Thanks, I will try that. Imagine trying to keep one of these under 75.


----------



## pickinfights (Oct 3, 2006)

BlackSheep said:


> Thanks, I will try that. Imagine trying to keep one of these under 75.


It's impossible. It's a fact.


----------



## Go Dog Go (Sep 4, 2006)

.....not possible, which is why I set mine to the 130 max  Now I only have to hear it every once in a great while, and even then I'm usually moving to fast to notice


----------



## nagoat (Oct 21, 2006)

you have to hold the mode button when you first turn on the key until it accesses the menu then you can scroll through the options.


----------



## pickinfights (Oct 3, 2006)

nagoat said:


> you have to hold the mode button when you first turn on the key until it accesses the menu then you can scroll through the options.


Not to adjust the O/speed. The car just has to be running or the system chech is done. Then just start scrolling through the trip a,trip b, mpg. On the left the o/speed is there, press up or down to adjust.


----------



## pickinfights (Oct 3, 2006)

At least on the 04.


----------



## nagoat (Oct 21, 2006)

pickinfights said:


> Not to adjust the O/speed. The car just has to be running or the system chech is done. Then just start scrolling through the trip a,trip b, mpg. On the left the o/speed is there, press up or down to adjust.



oh yeah, that is correct got my adjusters mixed up :lol:


----------



## cammed06 (Dec 12, 2006)

Got mine at 130, and the alarm goes off regularly. It highlights the 130 with black and flashes. The speedo keeps going. How, cool is that?


----------



## ACR (Nov 28, 2006)

BlackSheep said:


> Can anyone tell me how to shut this dang thing off? If it constantly going off. It is driving me nuts. I can not find anything in the book about it.


You can set it at 130, or just turn it off, period. Honestly this car comes with some of the most annoying features, and yet doesn't have the most necessary features (oil pressure or volt meter). Don't even get me started on the door locks.:willy:


----------



## Ozzhead (Jul 18, 2006)

Mine was at 35 mph from the dealer. that was just anoying as all hell. Mine only goes to 130 how did you turn it off?


----------



## TexasRealtor (Oct 4, 2004)

cammed06 said:


> Got mine at 130, and the alarm goes off regularly. It highlights the 130 with black and flashes.

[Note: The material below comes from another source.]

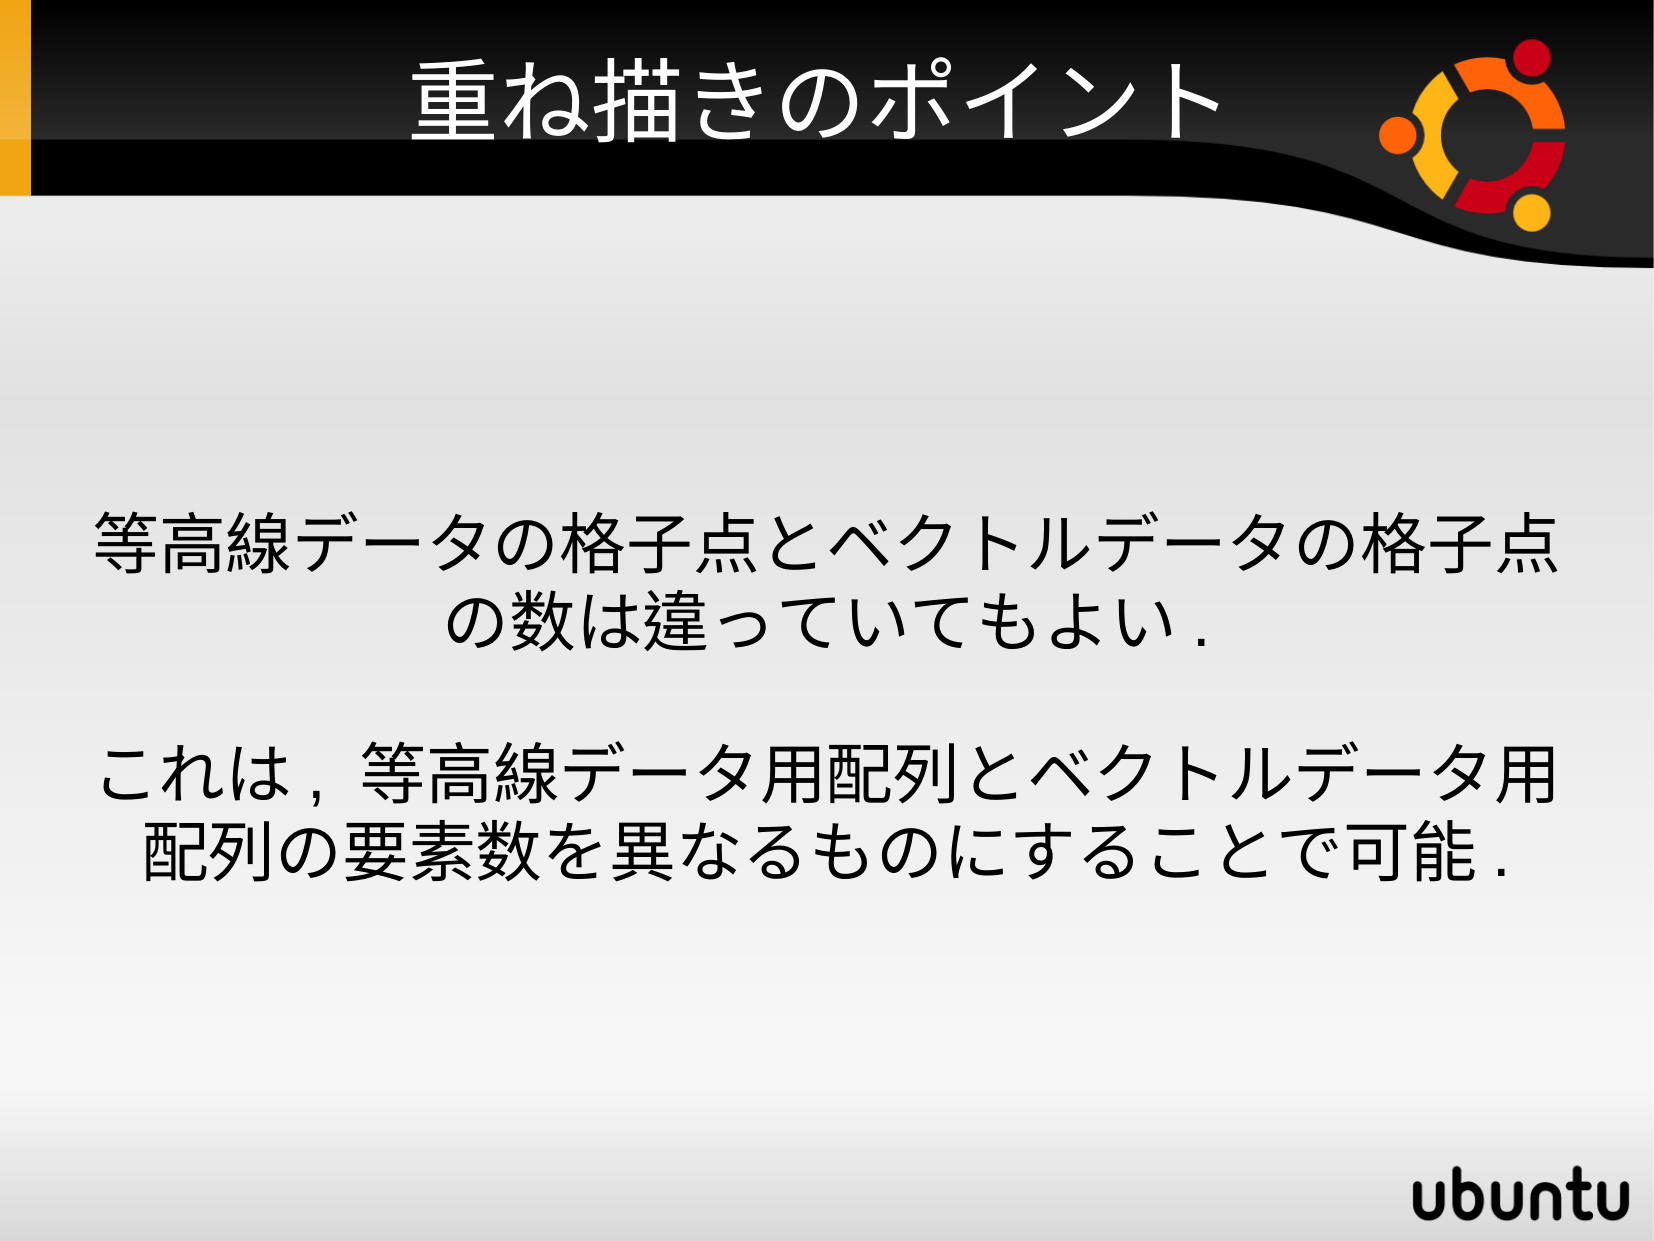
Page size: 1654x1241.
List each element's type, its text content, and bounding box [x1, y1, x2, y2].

Are you sure that's not the po po behind you?:lol:


----------



## Ninjured (Apr 28, 2006)

Ozzhead said:


> Mine was at 35 mph from the dealer. that was just anoying as all hell. Mine only goes to 130 how did you turn it off?


to turn off the overspeed indicator completely, refer to page 3-35 of your owners manual where it states:

If the SET button is pressed for two seconds, either while driving or stopped, overspeed is turned completely off or on.


I normally have my overspeed set to 70 so I don't exceed 15 mph over 55 (more than 15 mph over the speed limit in NC puts you in the next fine bracket and are a lot harder to get out of).


----------



## Justice (Oct 9, 2005)

I have mine set for 90. I tell my passengers it's the, "Hey Dumbass! You're reaching handcuff speeds! Slow yer ass down!" indicator.


----------



## nagoat (Oct 21, 2006)

Justice said:


> I have mine set for 90. I tell my passengers it's the, "Hey Dumbass! You're reaching handcuff speeds! Slow yer ass down!" indicator.


:lol: :lol:


----------



## ChiefyGTO (Aug 7, 2006)

Justice said:


> I have mine set for 90. I tell my passengers it's the, "Hey Dumbass! You're reaching handcuff speeds! Slow yer ass down!" indicator.


:lol: funny stuff


----------



## tanktronic (Jul 7, 2006)

Funny story about the overspeed indicator. I have mine set at 100mph [kind of my own "hey dumbass" alarm] because around here in Detroit you need to be going pretty damn fast to get in much trouble on the freeway. 

Anyway, my buddies and I went on a baseball road trip, to see 4 parks in 4 days [PIT, CIN, STL, CHI]. We took the GTO, I talked about how much fun it would be to open her up on the highway out in BFE, and they said they didn't care and wanted to drive one of their cars to save gas. Well, when I wasn't driving, at least once an hour I would hear the beeps. Seems like they did care when they got behind the wheel.


----------



## Numatik (May 29, 2016)

Sorry to bring back an old post but what your saying is with engine running not in program mode you hold set for two seconds and it disables over speed chime? In the main settings you can turn on off 'under'speed but doesn't have options for overspend. Can anyone clarify this for me? Thanks!


----------



## Numatik (May 29, 2016)

I know I'm really sorry just didn't want to start a new thread. In the main programming there is only a setting for 'under'speed not over and just an on off setting on my 05 GTO. Can you tell me what to do to get to that menu for over speed?


----------



## Numatik (May 29, 2016)

And if there's any other places for more programming built into the car?


----------



## Numatik (May 29, 2016)

I tried starting the car and holding set in the did not do anything. I still don't quite get how to get to the setting it does not say it in the manual it totally skipped how to get to it because when your in the main menu to change other things it is not in there


----------